I'd be annoyed too. I've recently inherited some money because my father died, and once his flat is sold I will be paying off the mortgage as first priority.

Probate can be quite quick, it came through for me in 5 weeks.

PaddingtonLoverOfMarmalade · 08/09/2016 10:31

Off topic slightly but I volunteer for a national charity and they do an amazing job. They're a bit inefficient about turning lights off and have too many meetings but the paid staff genuinely care and work very hard to help their clients. Also because of government cutbacks they regularly help people that aren't part of their target group.

Some charities are corrupt or have forgotten what they're about but not all of them!

If this happened to me, I'd admire my dp but probably resent him if he decided without discussing it with me first, so it's about respect as well as money. If the positions were reversed he'd probably support me 100% because he's lost both his parents and would want to help with the grieving process.

irregularegular · 08/09/2016 10:32

I can't believe the lack of compassion for the DH in this thread. I hope that this is a case of a few extreme responses at the beginning leading to a typical herd reaction and a fear of saying something different. The thought that this is actually representative of human nature is truly horrifying.

lottiegarbanzo · 08/09/2016 10:32

I think your DH is grieving. Things can seem stark, definite and a sense of 'emotional truth' can be unusually powerful. It can be hard to recognise that this is because of emotions that are not just heightened, or unusually accessible but in part peculiar to the grieving process. His feelings and ideas are likely to change, given six months or a year.

I also think he is behaving like someone much richer than he is. This kind of largesse is for billionaires but, because he's never been any sort of 'rich' before, he can't tell the difference between very different shades of wealth.

In your position I'd ask if he would wait a year, then make a decision. He's grieving, he doesn't have to do everything at once now. It's a good idea to give himself some time, space and care, pace himself and not feel rushed.

In the meantime, I'd be putting together some financial facts and proposals. Paying off your mortgage would release revenue monthly and give you a real security and freedom - life changing in the context of an 'ordinary' life.

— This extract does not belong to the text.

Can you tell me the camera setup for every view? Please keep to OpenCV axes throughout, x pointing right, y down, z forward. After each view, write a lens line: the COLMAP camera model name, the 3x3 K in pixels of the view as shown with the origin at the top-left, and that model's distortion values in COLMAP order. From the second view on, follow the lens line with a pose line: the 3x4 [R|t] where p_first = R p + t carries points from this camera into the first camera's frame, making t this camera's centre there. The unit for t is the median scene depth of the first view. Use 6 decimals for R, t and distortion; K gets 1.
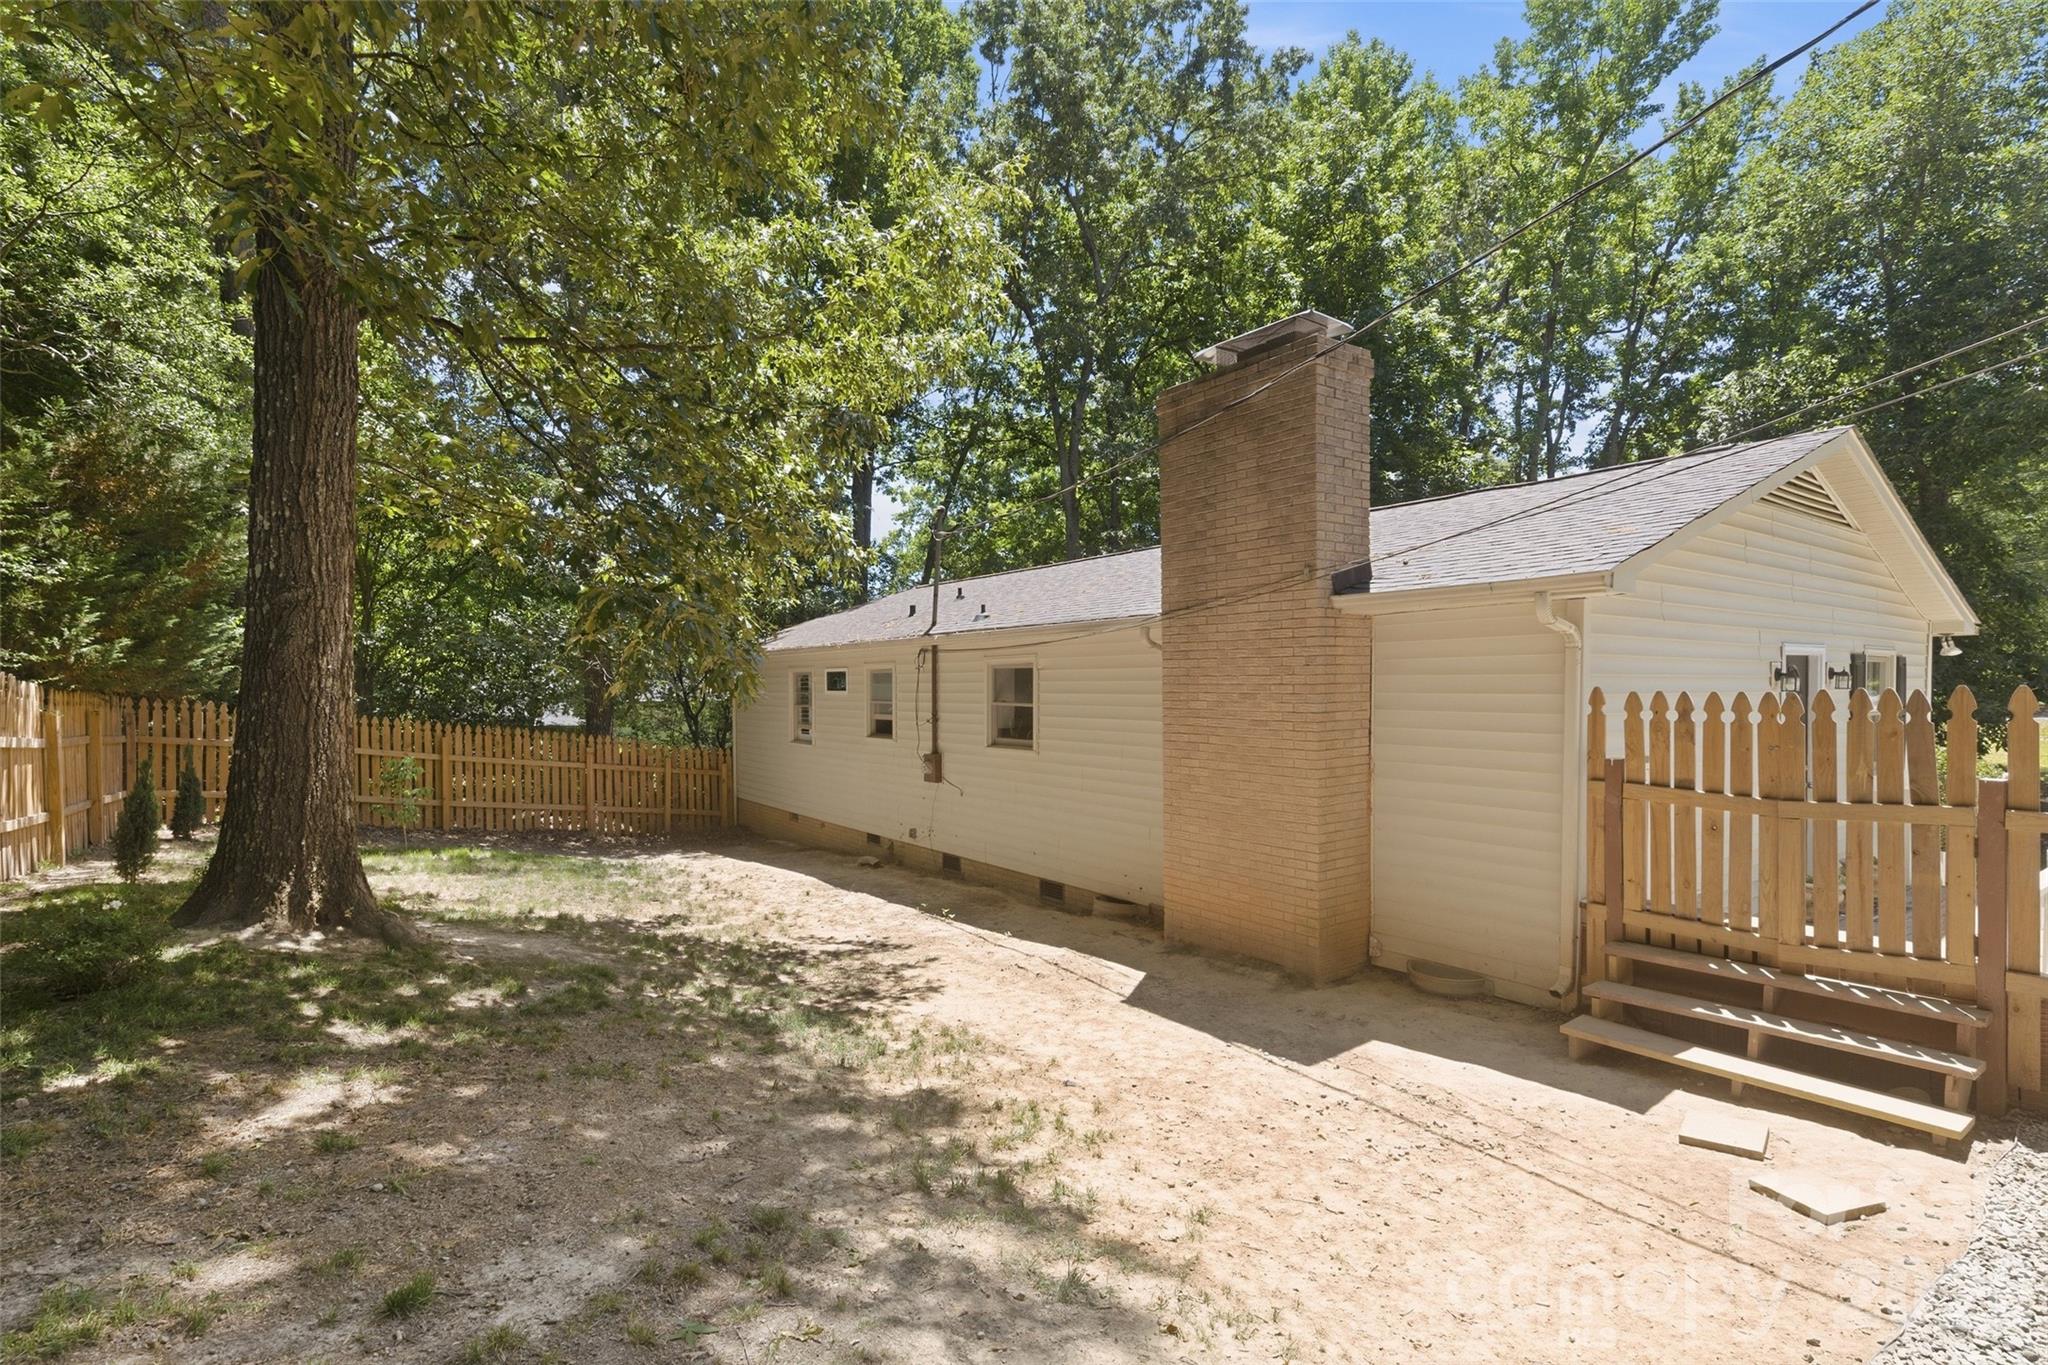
lens RADIAL K [[1009.3, 0, 1031.6], [0, 1009.3, 687.8], [0, 0, 1]] dist [0.014041, -0.000179]
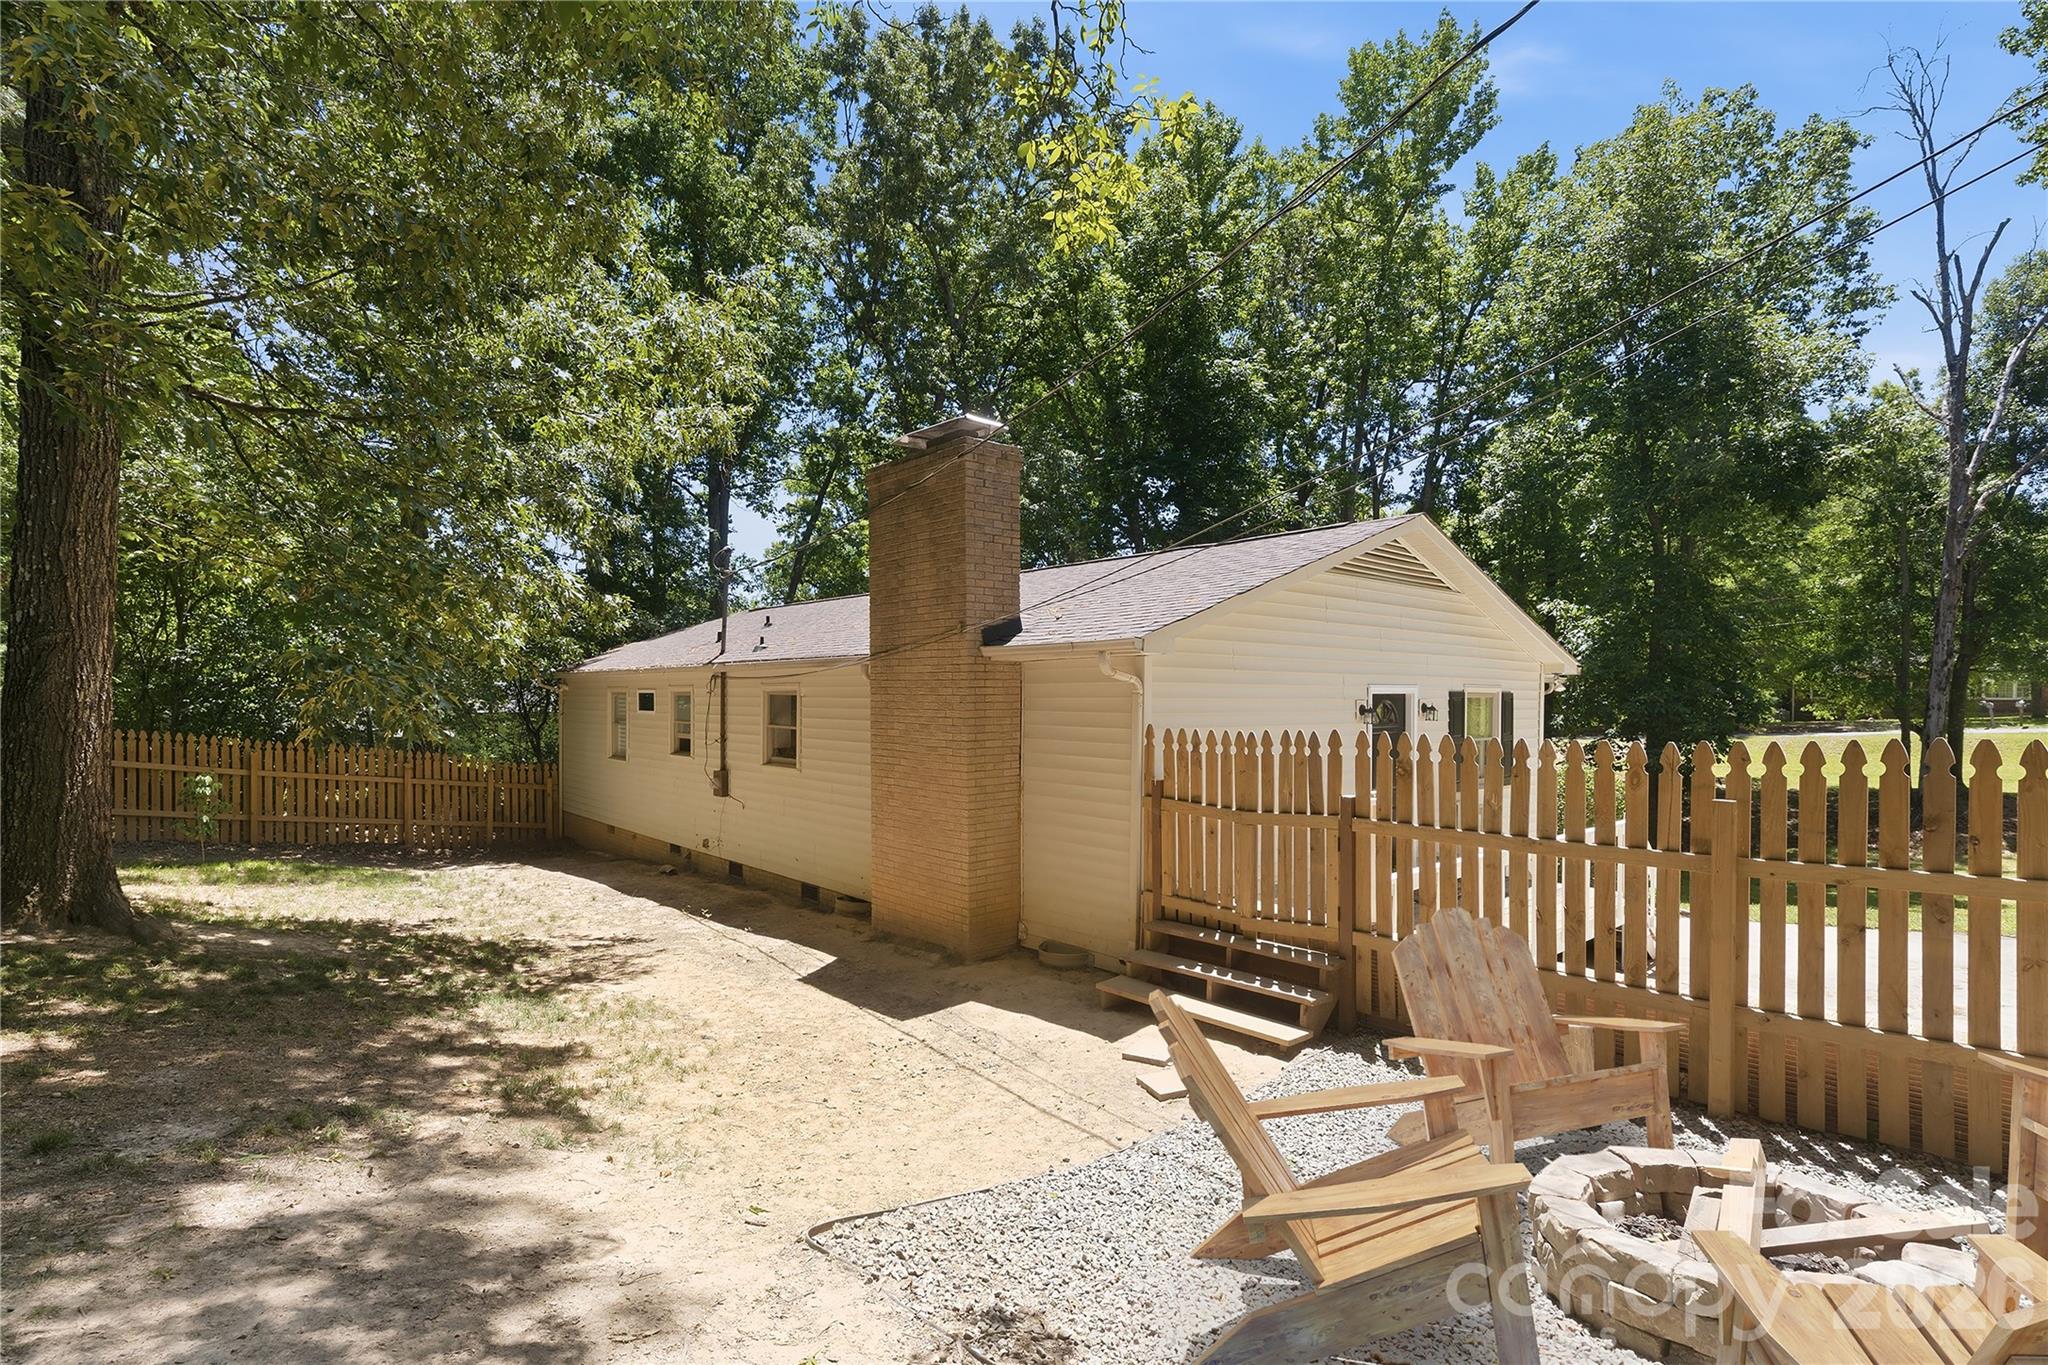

In particular, I find it mad that anyone would pay mortgage interest if they didn't have to - that's giving away money, to a bank, for nothing tangible in return. Why pay many thousands more than house is worth, servicing a debt, when you could choose to keep all your income to spend on real things? The 'charitable beneficiary' there is the bank (yes I know their charges are legit but it feels like giving money away and is if you don't have to). Pay the interest to a charity instead if you like AND you own the house.

Then get some quotes for repairs. They may be substantial. Get your house valued, as is, versus in good condition.

His conscience is strong, he's right that others are worse off. It's great that he'd like to help. He can. But, doing so driven by grief, guilt and without concern for his family and relationships - at a time when he doesn't have quiet mental space available to evaluate the consequences - is not a sensible idea.